It is important to assess the prognosis of affected molar teeth, when deciding the most appropriate treatment. If a permanent molar is minimally affected, with no symptoms or post eruptive breakdown, simple preventive measures such as fluoride varnish and fissure sealants are suitable. If the patient is un-cooperative or has sensitivity glass-ionomer cement (GIC) fissure sealants can be considered.9

It is important to assess the long-term prognosis of the first permanent molars in MIH before ten years of age. Severely hypomineralised teeth of poor prognosis should ideally be managed by a multidisciplinary team, including a specialist paediatric dentist and orthodontist, to consider planned extractions if appropriate. Molars can be stabilised with a preformed metal crown (PMC) or resin-modified GIC. The complete coverage of a PMC reduces sensitivity, prevents cusp fracture and helps maintain occlusal vertical dimension and crown height1 (Fig. 7). An additional benefit is that the technique is conservative with minimal removal of tooth structure. In younger patients it can be used as an interim restoration while waiting for optimal timing of extractions of poor prognosis first permanent molars. If indirect restorations such as onlays or crowns are a treatment option, the extent of sound enamel should be carefully considered as this can have a direct effect on bonding. Enamel deproteinisation with 5% NaOCl before an adhesive application procedure has been suggested to enhance bonding performance of resin dental adhesives to hypomineralised enamel.10 If onlays are to be placed, gold/nickel, chromium/cobalt, or chromium are the materials of choice as they require minimal preparation and are conservative to tooth tissue.

TASK ITEM:
Answer these questions from the text on treating affected molars:
1. What type of fissure sealant can be considered if the patient is uncooperative or has sensitivity?
2. At what concentration is NaOCl used for enamel deproteinization before adhesive application?
3. Which materials are named as the materials of choice for onlays?
The items that come next are separate material and have no connection to the text on treating affected molars.

DATA LISTING:

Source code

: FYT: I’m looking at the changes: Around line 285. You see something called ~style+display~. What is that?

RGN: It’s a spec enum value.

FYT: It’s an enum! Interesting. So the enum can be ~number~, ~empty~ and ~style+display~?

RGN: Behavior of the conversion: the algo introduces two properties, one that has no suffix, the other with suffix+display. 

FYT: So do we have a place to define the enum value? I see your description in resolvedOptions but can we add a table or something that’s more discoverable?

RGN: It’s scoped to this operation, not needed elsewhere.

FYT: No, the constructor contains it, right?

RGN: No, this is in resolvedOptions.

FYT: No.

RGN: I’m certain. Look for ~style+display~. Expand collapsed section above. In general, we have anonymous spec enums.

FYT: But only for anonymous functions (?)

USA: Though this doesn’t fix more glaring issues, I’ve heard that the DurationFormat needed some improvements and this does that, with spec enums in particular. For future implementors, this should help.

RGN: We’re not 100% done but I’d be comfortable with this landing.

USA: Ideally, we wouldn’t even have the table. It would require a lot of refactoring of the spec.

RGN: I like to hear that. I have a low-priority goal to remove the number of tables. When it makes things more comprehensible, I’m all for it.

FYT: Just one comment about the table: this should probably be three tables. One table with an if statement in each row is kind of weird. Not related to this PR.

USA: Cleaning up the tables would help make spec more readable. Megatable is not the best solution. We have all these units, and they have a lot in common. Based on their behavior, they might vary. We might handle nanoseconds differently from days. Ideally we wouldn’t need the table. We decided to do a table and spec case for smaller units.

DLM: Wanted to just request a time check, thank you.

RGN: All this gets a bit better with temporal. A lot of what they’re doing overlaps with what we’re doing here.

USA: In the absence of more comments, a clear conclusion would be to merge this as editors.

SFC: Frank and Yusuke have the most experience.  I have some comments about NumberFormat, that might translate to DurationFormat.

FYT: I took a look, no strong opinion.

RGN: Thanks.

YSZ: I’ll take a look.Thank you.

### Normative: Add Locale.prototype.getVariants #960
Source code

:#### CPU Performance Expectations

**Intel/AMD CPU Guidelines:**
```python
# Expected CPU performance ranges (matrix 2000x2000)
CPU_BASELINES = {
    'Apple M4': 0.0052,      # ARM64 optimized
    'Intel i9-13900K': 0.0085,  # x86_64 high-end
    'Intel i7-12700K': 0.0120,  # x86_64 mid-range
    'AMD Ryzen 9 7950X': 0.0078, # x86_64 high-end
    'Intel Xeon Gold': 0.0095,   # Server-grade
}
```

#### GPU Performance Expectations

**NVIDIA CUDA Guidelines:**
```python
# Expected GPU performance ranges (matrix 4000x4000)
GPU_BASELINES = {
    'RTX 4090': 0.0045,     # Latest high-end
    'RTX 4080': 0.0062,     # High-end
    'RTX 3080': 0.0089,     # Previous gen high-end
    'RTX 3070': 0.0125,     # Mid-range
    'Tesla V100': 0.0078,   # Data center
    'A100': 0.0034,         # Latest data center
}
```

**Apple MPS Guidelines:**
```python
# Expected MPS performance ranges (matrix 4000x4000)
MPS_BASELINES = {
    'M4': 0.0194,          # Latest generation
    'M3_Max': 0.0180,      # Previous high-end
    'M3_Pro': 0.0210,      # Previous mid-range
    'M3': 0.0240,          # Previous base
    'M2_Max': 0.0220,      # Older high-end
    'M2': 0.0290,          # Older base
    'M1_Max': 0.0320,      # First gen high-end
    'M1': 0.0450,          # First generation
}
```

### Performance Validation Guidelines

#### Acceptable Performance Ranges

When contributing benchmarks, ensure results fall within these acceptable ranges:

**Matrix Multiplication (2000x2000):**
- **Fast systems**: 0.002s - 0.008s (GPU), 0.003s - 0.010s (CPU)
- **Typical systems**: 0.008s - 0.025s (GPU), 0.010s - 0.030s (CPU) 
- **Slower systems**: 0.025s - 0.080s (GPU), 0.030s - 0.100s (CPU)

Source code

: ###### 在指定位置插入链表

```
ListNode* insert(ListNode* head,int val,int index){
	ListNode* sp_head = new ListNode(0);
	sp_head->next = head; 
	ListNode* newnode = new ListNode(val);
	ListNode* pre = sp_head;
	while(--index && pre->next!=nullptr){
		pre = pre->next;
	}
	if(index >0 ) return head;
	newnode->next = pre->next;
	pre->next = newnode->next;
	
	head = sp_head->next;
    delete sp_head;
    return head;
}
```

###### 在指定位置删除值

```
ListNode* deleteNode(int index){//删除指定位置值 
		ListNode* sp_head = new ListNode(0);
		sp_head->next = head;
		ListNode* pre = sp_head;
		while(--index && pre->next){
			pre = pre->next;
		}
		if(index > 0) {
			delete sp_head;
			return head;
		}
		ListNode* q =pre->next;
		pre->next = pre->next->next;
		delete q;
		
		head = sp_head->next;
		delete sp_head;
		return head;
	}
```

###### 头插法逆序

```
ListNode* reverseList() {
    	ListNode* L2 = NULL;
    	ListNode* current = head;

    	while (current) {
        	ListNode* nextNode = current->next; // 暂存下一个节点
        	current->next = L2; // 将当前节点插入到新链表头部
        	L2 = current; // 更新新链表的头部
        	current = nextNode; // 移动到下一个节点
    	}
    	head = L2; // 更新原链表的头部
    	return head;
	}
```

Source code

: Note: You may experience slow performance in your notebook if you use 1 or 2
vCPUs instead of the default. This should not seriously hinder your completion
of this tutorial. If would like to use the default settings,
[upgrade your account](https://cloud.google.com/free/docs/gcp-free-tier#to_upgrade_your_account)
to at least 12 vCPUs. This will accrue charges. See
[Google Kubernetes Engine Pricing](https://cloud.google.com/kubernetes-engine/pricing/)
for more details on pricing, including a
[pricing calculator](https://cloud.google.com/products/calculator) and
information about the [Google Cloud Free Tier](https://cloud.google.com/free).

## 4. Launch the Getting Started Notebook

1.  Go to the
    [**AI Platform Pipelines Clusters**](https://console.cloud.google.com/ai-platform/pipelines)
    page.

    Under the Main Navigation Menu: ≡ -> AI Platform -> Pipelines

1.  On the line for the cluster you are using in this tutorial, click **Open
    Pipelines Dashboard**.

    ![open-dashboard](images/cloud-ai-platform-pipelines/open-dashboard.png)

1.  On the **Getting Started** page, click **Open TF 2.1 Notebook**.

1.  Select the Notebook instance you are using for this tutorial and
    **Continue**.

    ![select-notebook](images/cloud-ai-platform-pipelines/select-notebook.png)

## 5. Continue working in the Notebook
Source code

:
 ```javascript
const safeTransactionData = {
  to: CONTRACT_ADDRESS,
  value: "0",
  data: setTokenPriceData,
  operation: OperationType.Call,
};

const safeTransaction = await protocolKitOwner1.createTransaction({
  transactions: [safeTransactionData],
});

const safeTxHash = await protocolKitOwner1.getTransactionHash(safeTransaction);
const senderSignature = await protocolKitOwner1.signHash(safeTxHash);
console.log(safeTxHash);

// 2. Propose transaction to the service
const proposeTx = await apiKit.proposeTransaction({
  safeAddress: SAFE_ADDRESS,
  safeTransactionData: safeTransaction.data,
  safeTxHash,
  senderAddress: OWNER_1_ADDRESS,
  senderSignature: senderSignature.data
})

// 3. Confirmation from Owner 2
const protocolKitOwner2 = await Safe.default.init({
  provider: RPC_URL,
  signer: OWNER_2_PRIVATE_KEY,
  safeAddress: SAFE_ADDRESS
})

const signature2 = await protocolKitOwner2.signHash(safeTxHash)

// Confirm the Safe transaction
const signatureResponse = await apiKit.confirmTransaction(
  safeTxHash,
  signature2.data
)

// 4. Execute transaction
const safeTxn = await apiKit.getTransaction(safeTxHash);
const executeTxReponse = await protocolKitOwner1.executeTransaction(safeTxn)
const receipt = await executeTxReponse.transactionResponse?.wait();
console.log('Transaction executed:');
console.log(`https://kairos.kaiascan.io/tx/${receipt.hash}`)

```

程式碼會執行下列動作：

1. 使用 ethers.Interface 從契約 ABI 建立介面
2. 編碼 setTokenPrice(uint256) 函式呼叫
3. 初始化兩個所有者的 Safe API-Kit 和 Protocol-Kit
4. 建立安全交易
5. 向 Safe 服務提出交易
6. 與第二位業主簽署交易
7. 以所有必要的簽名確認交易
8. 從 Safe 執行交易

ANSWER TO THE PROBLEM:
1. Glass-ionomer cement (GIC) fissure sealants.
2. 5%.
3. Gold/nickel, chromium/cobalt, or chromium.